My partner makes a fabulous (biased opinion I guess!) Limoncello here in the UK using a vodka - but it's something like 93% ABV so far from your typical branded vodka. We get it from a little shop in Old Compton Street in Soho that sells a huge range of spirits and it's basically the strongest thing they sell. The first time I bought some I asked who on earth bought the stuff as it is plastered in so many warnings about causing instant death if consumed neat it is somewhat offputting - but apparently students love the stuff! Say no more ... So making it yourself is definitely the way to go if you ask me. The absolute key is making sure you minimise the "pith" of the lemon that sometimes creeps in if you don't peel the lemons with enough caution - basically ANY pith will add bitterness to the result and you need to aim for zero pith for the best Limoncello.  And yes, keep it in the freezer. Oh and it also makes a great Aperitivo if mixed with a glass of Prosecco, but as my Mum found out this Christmas, 1 glass is definately enough! Hope you all had a great New Year ... brancusi      

Limoncello the reason I still have hang-over from last night!!! or was it the wine or the sambuca or maybe the grappa.

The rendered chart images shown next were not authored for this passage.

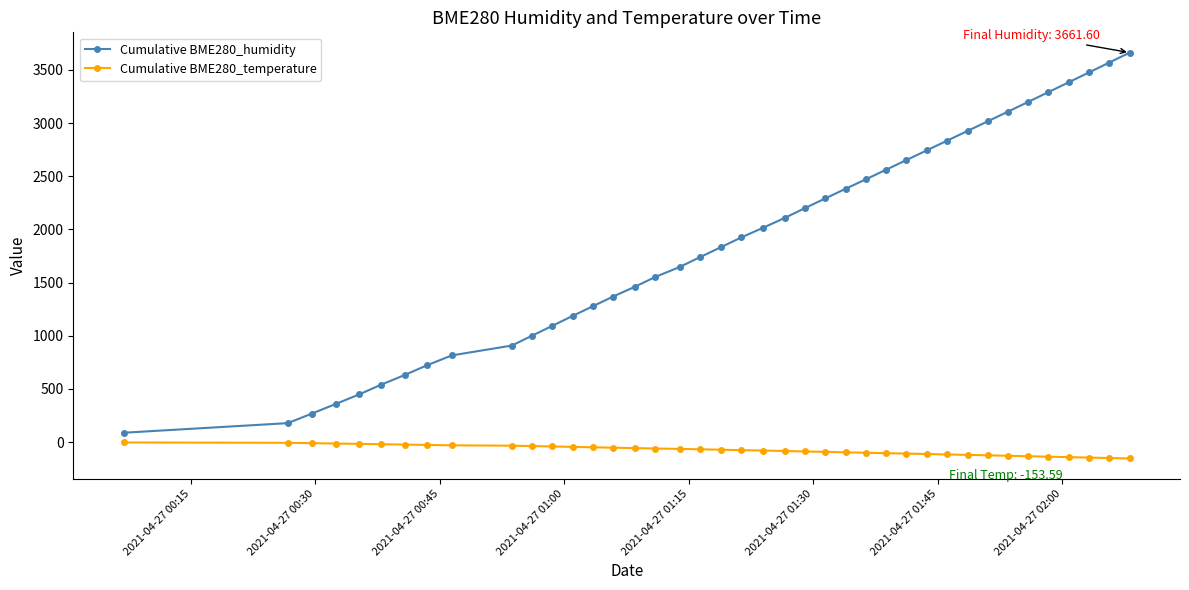

Does the chart display data point markers on the line(s)?

Yes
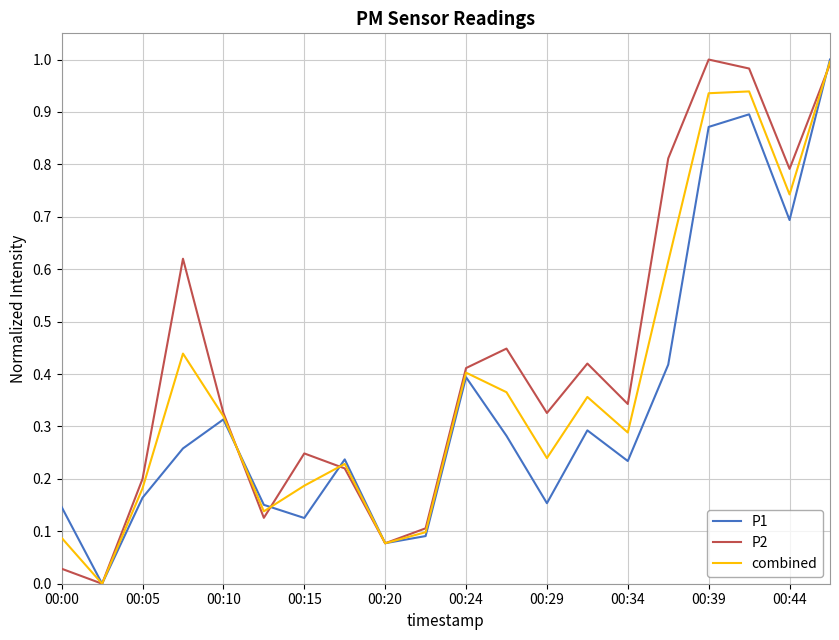

List the series in order of their overall mean, lowest first.

P1, combined, P2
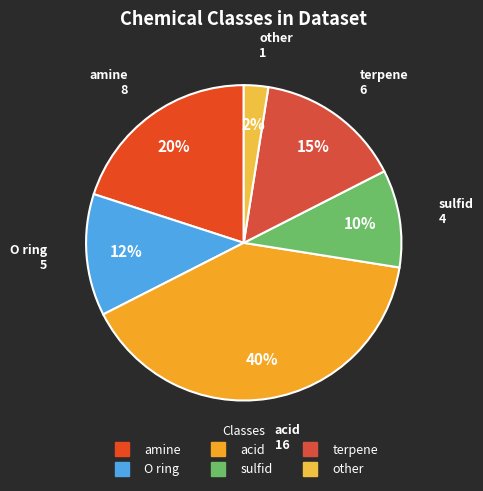

Count the number of slices in the pie.

6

Here is a Limoncello Trifle recipe I made over Christmas with ingredients from Waitrose supermarket in the UK, yum yum .....  (don't know about ingredients availability in Italy, perhaps someone can suggest alternatives for any difficult to come by). Raspberry and Limoncello Trifle Madeira cake spread with lemon curd, dosed with limoncello liqueur and all topped off with raspberries and a mascarpone custard – the perfect end to the perfect meal. Preparation time  15 minutes   Serves: 8 Ingredients Madeira Cake (plain sponge) 2 tbsp Zesty Lemon Curd 2 tbsp Santa Marta Limoncello Liqueur 300g pack Frozen British Raspberries, defrosted 250g pack Galbani Italian Mascarpone 500g tub Custard 300 ml tub Whipping Cream 2 tbsp pistachio nuts, chopped Method 1.Cut the cake into six slices, then spread each slice with lemon curd and make 3 'sandwiches'. Slice each pair into quarters, then place in a 2-litre glass bowl. Drizzle the cake with limoncello. Scatter the raspberries over the cake, reserving a few for decoration.   2.Using an electric mixer, gently whisk the mascarpone and custard together until smooth. Spread the custard over the raspberries. Whip the cream until the whisk leaves a soft trail, then spread on top of the custard. Scatter the top of the trifle with the pistachios and the reserved raspberries.   Cook's tip Ready in 30 minutes or less  

 I followed CaroleB recipe and it turned out a dream. Followed Adraticas advice and keep it in the freezer it must be the best I've tasted (believe me I've tasted quite a few) stays unctuous in the freezer. Quite strong but sooooo Lemony. I also added the juice of two lemons and got hold of Amalfi lemons; if that does make a difference. Off to the supermarket now to buy some more spirit; I'm hooked.........Chin Chin ;)

In reply to by alan h

 My neighbours in Liguria make a delicious lemony liqueur with lemon verbena. I thought they'd told me that this was limoncino as opposed to limoncello but nothing I've read seems to support this. Maybe I misunderstood them or maybe it's a Ligurian thing.  Has anyone else heard this?

 I made my own Limoncello in the run up to Christmas last year, but couldn't get hold of any 95% alcohol. And so, I used normal strength vodka and added sugar syrup (made by Monin), the kind that you can buy for adding to cocktails. This kept the alcohol content up at a reasonable level.